Our Approach to AI

With many in political tech talking about recent advancements in AI, CTA thought it apt to share our internal perspective and guidance that we’ve offered to our team.

As software engineers, product managers, analysts, and political tech practitioners, we’ve long leveraged tools that use predictive analytics and automation. As software engineers, our jobs would be exceedingly tedious without it. Our code editors have performed text prediction and offered guidance, all built by self-learning algorithms for many years. And political analysts have relied on machine learning algorithms to help us write persuasive communications to voters.

While the advancements we’ve seen in the past few months in generative AI are exciting, CTA remains cautiously optimistic about the future of AI and its implications for political tech. In our work at CTA, we foremost think about the privacy, security, and reliability of the data we hold for our partners.
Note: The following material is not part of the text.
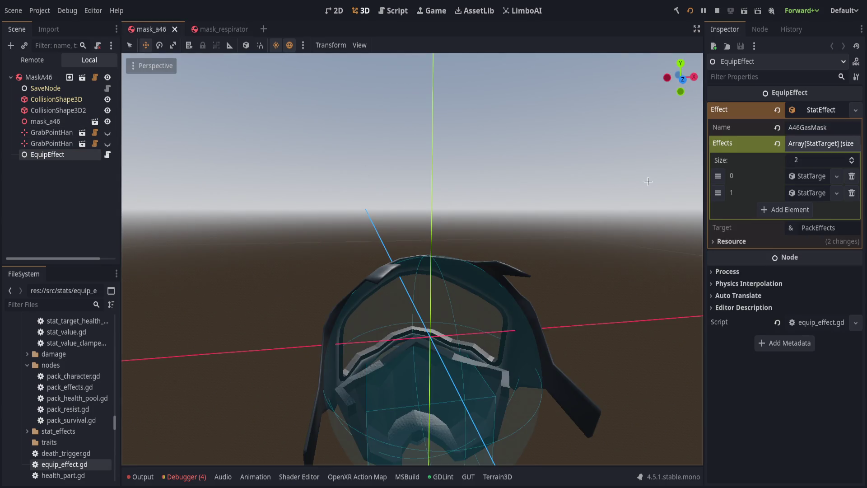
pyautogui.click(808, 193)
pyautogui.click(804, 175)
There are many open legal and ethical questions about the ownership of data produced by generative AI, and we have significant concerns about the privacy of data input into AI systems.

As a result, we’ve asked our team to be extremely judicious in their usage of AI systems and to treat them as they would any other Internet-based service.

We would never provide private CTA or partner data to any service, so we won’t provide it to Google Bard, OpenAI ChatGPT, Microsoft’s GitHub Copilot, or any future AI platform.

We’re excited to see the innovative work of our partners in the political tech space, and we hope to see responsible usage of new platforms that balance innovation with the supreme responsibility all of us have to protect progressive organizations’ tactics, strategies, and most importantly, American voters’ private data.

Here’s a summary of what we’re asking of ourselves and our team:

  1. Be secure. First and foremost, protect CTA’s privacy and the privacy of our partners.

  2. Be curious, but cautious. Feel free to investigate whether generative AI can be helpful — i.e. in starting a short python script — but be cautious in just copy-and-pasting! Just like you wouldn’t use something from Google, StackOverflow, or Wikipedia without critical thinking, don’t mindlessly believe everything AI tells you.

  3. Be transparent. Share internally what’s been helpful and what’s not helpful so others can learn and so that we, as an organization, can smartly maintain an up-to-date understanding of the opportunities and threats AI presents.